As we drove through the picturesque Vermont landscape, I worried that our expectations might be set too high. We had our golden ticket—would there be Oompa-Loompas? Sadly there weren’t, but we did learn firsthand how Ben & Jerry’s makes its ice cream, and how they ecologically practice what they preach. I feel good supporting this kind of company, and Ben & Jerry’s keeps creating unique flavors with plenty of chunks that handsomely support me.
Put down this book and go get a pint now . . . I’ll be here when you get back. Grab one for me too!

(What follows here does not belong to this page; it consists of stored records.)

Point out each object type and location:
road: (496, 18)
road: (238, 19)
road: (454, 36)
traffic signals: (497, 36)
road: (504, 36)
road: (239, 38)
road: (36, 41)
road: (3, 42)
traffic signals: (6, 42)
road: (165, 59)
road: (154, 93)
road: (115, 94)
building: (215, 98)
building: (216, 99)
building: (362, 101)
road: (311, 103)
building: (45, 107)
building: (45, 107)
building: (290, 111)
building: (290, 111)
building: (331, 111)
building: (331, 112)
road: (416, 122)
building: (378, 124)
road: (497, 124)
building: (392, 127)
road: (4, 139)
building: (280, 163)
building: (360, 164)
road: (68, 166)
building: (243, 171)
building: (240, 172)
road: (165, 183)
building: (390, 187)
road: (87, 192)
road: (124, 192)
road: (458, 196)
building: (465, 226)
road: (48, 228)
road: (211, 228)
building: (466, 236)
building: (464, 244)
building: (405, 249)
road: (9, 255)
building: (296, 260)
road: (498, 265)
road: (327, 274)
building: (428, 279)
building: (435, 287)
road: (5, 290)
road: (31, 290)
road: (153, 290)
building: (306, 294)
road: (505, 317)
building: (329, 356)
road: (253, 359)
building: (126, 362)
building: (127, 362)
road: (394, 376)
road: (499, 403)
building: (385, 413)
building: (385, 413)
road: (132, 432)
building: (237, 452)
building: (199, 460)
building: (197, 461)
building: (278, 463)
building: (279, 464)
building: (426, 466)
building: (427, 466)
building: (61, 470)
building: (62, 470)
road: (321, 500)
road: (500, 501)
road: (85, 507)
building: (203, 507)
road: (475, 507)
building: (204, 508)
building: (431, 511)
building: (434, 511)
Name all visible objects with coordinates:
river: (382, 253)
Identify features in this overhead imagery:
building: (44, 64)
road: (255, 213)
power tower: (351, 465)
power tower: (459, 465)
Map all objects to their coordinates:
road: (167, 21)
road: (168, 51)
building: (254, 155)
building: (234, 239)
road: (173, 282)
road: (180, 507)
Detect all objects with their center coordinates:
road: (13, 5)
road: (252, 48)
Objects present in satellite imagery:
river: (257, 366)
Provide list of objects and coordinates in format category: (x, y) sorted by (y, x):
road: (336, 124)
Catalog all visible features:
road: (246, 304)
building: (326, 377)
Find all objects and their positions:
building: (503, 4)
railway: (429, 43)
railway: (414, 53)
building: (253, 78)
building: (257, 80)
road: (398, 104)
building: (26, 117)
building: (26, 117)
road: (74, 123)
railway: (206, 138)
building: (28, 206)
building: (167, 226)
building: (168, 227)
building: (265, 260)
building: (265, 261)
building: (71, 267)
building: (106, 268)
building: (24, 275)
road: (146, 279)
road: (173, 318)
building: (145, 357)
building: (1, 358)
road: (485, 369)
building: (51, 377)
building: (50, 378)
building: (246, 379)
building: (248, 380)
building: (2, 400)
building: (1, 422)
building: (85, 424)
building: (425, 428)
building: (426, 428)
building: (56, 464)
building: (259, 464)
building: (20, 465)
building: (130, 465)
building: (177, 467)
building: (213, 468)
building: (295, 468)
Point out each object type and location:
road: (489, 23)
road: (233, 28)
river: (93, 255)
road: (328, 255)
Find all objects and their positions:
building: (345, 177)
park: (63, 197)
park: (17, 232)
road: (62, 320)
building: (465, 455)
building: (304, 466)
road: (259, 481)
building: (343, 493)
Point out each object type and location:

Saint Peter’s Prep buddies Tony Conza, Peter DeCarlo, and Angelo Baldassare knew they wanted to go into business together in Hoboken, New Jersey, during the mid-1960s. The trio heard about submarine sandwiches being sold down the shore, and after one visit they knew exactly what line of work they wanted to get into. They would bring “salad on a sandwich” to North Jersey, but they didn’t want to call them subs or hoagies. As they flipped through a dictionary, they noticed a blimp that resembled the large-size shape of their new sandwich, and the name Blimpie was born.
Blimpie franchises began to sprout up all over the country during the next few decades as demand for submarine sandwiches skyrocketed. Seeking further growth, Blimpie started to drift a bit from its core sub business as it expanded its menu, and Subway took advantage of this sudden shift and took off.
Keep in mind that this was all well before the salad and health craze that took over the country. Traditional favorites such as ham and cheese or a BLT are on the menu, but a BLIMPIE is what keeps customers coming back. This unique combination of fresh meat and vegetables would remain a staple for many years to come.
It’s a Bird, It’s a Plane . . . It’s a Blimpie
Blimpie offers a variety of different sandwiches, but the name of their famous sandwich is “BLIMPIE.” A big Blimpie benefit is its generosity with the fresh-sliced deli meat, vegetables, and toppings. Peppers are a particular favorite.
There is also the option to build your own sandwich with quality ingredients at your fingertips. That means there is an endless “secret menu” of subs, I mean BLIMPIES, that you can create.
The Blimpie Way means that your meat is layered with lettuce, tomatoes, onions, oil, vinegar, and spices stacked between two slices of fresh Italian bread. The resulting sandwich actually resembles a big blimp, and when you’re building a sandwich named after an enormous airship, I recommend going Hindenburg.
Spice Is Nice
It was 1977, the year of disco, bell-bottoms, and the debut of a fast food Cajun-style chicken restaurant in Charlotte, North Carolina. Jack Fulk and Richard Thomas had a spicy chicken recipe, fresh-made buttermilk biscuits, and a formula for success they called Bojangles’. Fast food chicken was everywhere, but Fulk and Thomas added the Cajun spice that was missing. In just a few short years, no restaurant had a higher sales average than Bojangles’ did as it began to expand in the United States.
The Cajun chicken and its spiciness is only part of why Bojangles’ achieved such early success. The biscuits are what put this franchise over the top. It’s hard to beat a freshly made buttermilk biscuit, and soon chicken was being stuffed inside of them to make a tasty sandwich. Bojangles’ special spice was added to the Dirty Rice, Cajun Pintos, and other sides not previously available at fast food chicken restaurants. All of this spice gets washed down with some Legendary Iced Tea to complete the meal.
Bojangles’ sticks to what works and rarely adds new items to its menu. The core menu is not much different from when Bojangles’ opened back in the ’70s. If ain’t broke, don’t fix it—and that’s a credo Bojangles’ wisely continues to stick to.